The next iteration of the walking tour took place last week on Nov. 5 and 6. Voices: A Walking Tour was the first live performance in the UNC Process Series since COVID-19 shutdowns of performance theaters nationwide, and it opened our 2021-2022 season. After a year and a half of increasing turmoil, this performance offered an opportunity for the community to come together, contemplate and imagine a more just future. About 100 audience members came to each night’s performance.
As a producer of the Process Series, I am interested in whose voices we prioritize. As an artist, I choose to open that space and invite other voices to contribute to my own work. And I always involve my students in the creative process. I collaborated with a dynamic and diverse group of artists who challenged the audience to see their everyday surroundings in a new way, considering multiple viewpoints through song, spoken word and dance.
The tour, which began at the Old Well, included Chapel Hill poet-laureate C.J. Suitt at the Unsung Founders Memorial, the Carolina Indian Circle at The Gift near the Student Union, my “Intermediate Modern Dance” students at the Student Body sculpture garden outside Hamilton Hall, local choreographer Killian Manning’s dancers at the empty field where the Confederate monument known as “Silent Sam” once stood, George Barrett’s cast of Affordable Housing: The Musical at Peace and Justice Plaza on Franklin Street and local artist Meredith Haggerty as our tour guide.
Issues of silenced native voices, student mental health and racial injustice were addressed in this series of site-specific performances. When strung together in a touring format, they created a rather troubling narrative and a call to action.

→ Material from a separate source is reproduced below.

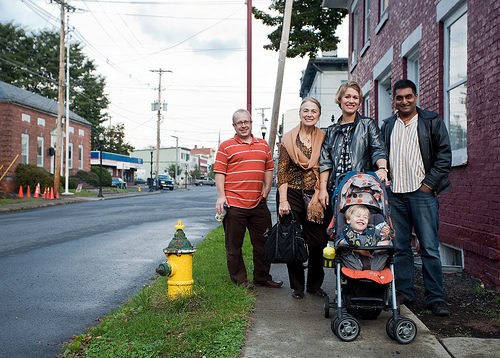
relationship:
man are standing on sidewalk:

Site-specific performance has the power to create social change through lasting awareness. There are plans to perform Voices again, and to once more note changes in our landscape, each time asking the same question: What kind of community do you want to create here at Carolina?
Tatreau (psychology/women’s studies ’98) is a teaching assistant professor of dance in the department of exercise and sport science in the College of Arts & Sciences and the producer for the UNC Process Series. She received an MA in dance education from New York University in 2002 and has been teaching in higher education since 2003. The performance was supported by Humanities for the Public Good, the Orange County Arts Commission and the North Carolina Arts Council.